◆ Record extracts
== Segment start ==

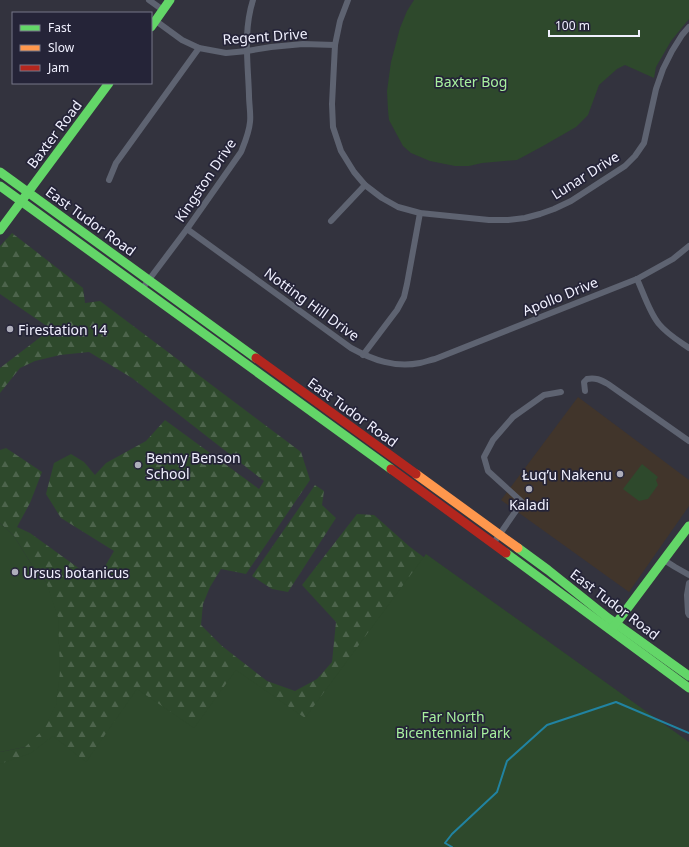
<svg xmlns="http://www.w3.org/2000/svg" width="689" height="847" viewBox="0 0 689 847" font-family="'Noto Sans',sans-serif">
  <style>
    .commercial { fill: #41352b }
    .forest { fill: url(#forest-firs) }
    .green { fill: #2e492c }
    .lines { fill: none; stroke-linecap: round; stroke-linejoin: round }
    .stream { stroke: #2183a1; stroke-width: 2 }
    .street { stroke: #5e6371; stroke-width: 6 }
    .fast { stroke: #63d668; stroke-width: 9 }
    .slow { stroke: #ff974d; stroke-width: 9 }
    .jam { stroke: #b3261e; stroke-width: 9 }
    .poi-dot { fill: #aeaebb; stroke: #252438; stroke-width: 1.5 }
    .labels { text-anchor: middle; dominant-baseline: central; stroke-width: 3.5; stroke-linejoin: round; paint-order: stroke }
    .street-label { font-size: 14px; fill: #f0f0fe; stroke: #252438 }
    .park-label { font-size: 14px; fill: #a7f09e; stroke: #252438 }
    .poi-label { font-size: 14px; fill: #f0f0fe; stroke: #252438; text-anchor: start }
  </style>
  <defs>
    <pattern id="forest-firs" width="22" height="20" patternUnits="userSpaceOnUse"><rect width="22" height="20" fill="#2e492c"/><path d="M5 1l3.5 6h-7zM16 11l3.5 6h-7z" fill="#4d644c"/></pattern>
  </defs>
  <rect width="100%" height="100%" fill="#33333e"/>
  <!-- commercial -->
  <path class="commercial" d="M578,397L689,480V506L629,592L501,500Z"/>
  <!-- forest -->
  <g class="forest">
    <path d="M12,233L83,288L85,303L100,301L301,452L310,480L246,574L221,569L210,587L203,604L201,625L222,646L267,681L295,691L317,679L332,662L336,622L302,585L357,514L374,515L410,547L513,623L526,628L0,847V752L25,747L46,582L30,562L14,536L0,523V450L6,448L42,472L30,503L17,527L30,533L95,580L101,573L114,551L61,518L46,494L54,463L71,454L84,462L95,475L106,463L146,441L165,420L259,489L264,481L132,378L89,352L60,355L35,361L20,368L0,393V368L51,329L0,294V246Z"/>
    <path d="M315,485L324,491L322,505L336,518L288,592L272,589L252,576Z"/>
  </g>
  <!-- green -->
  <g class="green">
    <path d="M414,0H689V19L671,41L656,67L654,78L625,65L617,69L599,85L588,115L576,127L543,146L517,160L482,163L469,166H455L430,161L411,153L403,146L389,120L388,110L387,91L391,62L400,28L407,11Z"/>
    <path d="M642,464L658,477L656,480L658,485L648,499L639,501L623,489Z"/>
    <path d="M0,523L14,536L30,562L46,582L58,617L60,672L56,705L43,730L25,747L0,752Z"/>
    <path d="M426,554L689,742V847H0V764L31,753L53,736L86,762L137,689L194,728L236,670L305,718Z"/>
  </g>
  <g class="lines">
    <!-- stream -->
    <path class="stream" d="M452,847L445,843L452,834L497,792L507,761L547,725L616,702L689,733"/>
    <!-- street -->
    <g class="street">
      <path d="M149,0L163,10"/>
      <path d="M348,0L340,21L335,45L332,104L333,127L341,151L354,172L365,185L382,198L398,207L420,213L489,220H508L525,218L540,214L554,209L571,201L625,166L635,156L644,143L656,89L663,69L672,51L682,35L689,27"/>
      <path d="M156,21L182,40L199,48L226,53L247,51L271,47L303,44L335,45"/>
      <path d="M109,180L116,163L199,48"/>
      <path d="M331,221L365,185"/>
      <path d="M187,229L351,348C373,360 395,368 420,363C425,362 430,360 435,359L637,279L673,259L689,246"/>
      <path d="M637,279C643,292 650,314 659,324C667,334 679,341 689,348"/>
      <path d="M142,289L187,229L241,152C245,142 249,133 250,122C251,114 249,104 249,95C248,63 243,31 253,0"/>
      <path d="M363,355L397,310L404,297L407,284L420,213"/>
      <path d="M585,391L584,382L587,379C595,377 601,380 608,384L689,441"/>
      <path d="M493,544L522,502L488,471L484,457L493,440L513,417L544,395L561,392"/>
      <path d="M664,560L675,567L689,575"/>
      <path d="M689,583L687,595L688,613L689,615"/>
    </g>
    <!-- fast -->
    <g class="fast">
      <path d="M151,27L170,0"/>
      <path d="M0,172L256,358"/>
      <path d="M0,186L391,469"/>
      <path d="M0,230L109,83"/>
      <path d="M518,548L548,570L608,618L689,676"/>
      <path d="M506,553L689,688"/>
      <path d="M612,629L689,526"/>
    </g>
    <!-- slow -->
    <path class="slow" d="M416,474L518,548"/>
    <!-- jam -->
    <g class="jam">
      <path d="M256,358L416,474"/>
      <path d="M391,469L506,553"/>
    </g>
  </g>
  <!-- markers -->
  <g class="poi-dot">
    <circle cx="10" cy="329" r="4"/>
    <circle cx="138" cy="465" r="4"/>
    <circle cx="620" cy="474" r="4"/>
    <circle cx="529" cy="489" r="4"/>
    <circle cx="15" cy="572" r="4"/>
  </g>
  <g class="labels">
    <!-- street labels -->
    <g class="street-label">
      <text transform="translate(265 36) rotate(-4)">Regent Drive</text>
      <text transform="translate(54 134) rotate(-53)">Baxter Road</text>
      <text transform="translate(585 175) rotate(-32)">Lunar Drive</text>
      <text transform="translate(205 180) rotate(-56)">Kingston Drive</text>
      <text transform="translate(91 221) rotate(36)">East Tudor Road</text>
      <text transform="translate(560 296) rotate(-22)">Apollo Drive</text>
      <text transform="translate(312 304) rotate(36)">Notting Hill Drive</text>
      <text transform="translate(353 412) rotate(36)">East Tudor Road</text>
      <text transform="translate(615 604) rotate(37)">East Tudor Road</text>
    </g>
    <!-- park labels -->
    <g class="park-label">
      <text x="471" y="81">Baxter Bog</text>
      <text x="453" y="716">Far North<tspan x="453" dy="16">Bicentennial Park</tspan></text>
    </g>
    <!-- poi labels -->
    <g class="poi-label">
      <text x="18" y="329">Firestation 14</text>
      <text x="146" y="457">Benny Benson<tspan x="146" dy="16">School</tspan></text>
      <text x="612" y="474" text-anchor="end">Łuq’u Nakenu</text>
      <text x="529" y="504" text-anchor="middle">Kaladi</text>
      <text x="23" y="572">Ursus botanicus</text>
    </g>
  </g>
  <!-- legend -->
  <rect x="12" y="12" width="140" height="72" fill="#252438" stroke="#767687"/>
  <rect x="20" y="25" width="20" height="6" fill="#63d668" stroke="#767687"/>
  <text x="48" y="32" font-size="12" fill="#f0f0fe">Fast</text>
  <rect x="20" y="45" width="20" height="6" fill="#ff974d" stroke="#767687"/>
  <text x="48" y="52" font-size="12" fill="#f0f0fe">Slow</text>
  <rect x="20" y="65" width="20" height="6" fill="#b3261e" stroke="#767687"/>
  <text x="48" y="72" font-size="12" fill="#f0f0fe">Jam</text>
  <!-- scale -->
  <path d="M549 30v6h90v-6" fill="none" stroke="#f0f0fe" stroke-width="2"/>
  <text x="555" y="30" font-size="12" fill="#f0f0fe" stroke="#252438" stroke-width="3" paint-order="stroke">100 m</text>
</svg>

== Segment end ==

Among the entries above, copy exactly only the lines starting with the one containing "#5e6371; stroke-width: 6" and going through the one containing "middle; dominant-baseline: central;", both ends included.

    .street { stroke: #5e6371; stroke-width: 6 }
    .fast { stroke: #63d668; stroke-width: 9 }
    .slow { stroke: #ff974d; stroke-width: 9 }
    .jam { stroke: #b3261e; stroke-width: 9 }
    .poi-dot { fill: #aeaebb; stroke: #252438; stroke-width: 1.5 }
    .labels { text-anchor: middle; dominant-baseline: central; stroke-width: 3.5; stroke-linejoin: round; paint-order: stroke }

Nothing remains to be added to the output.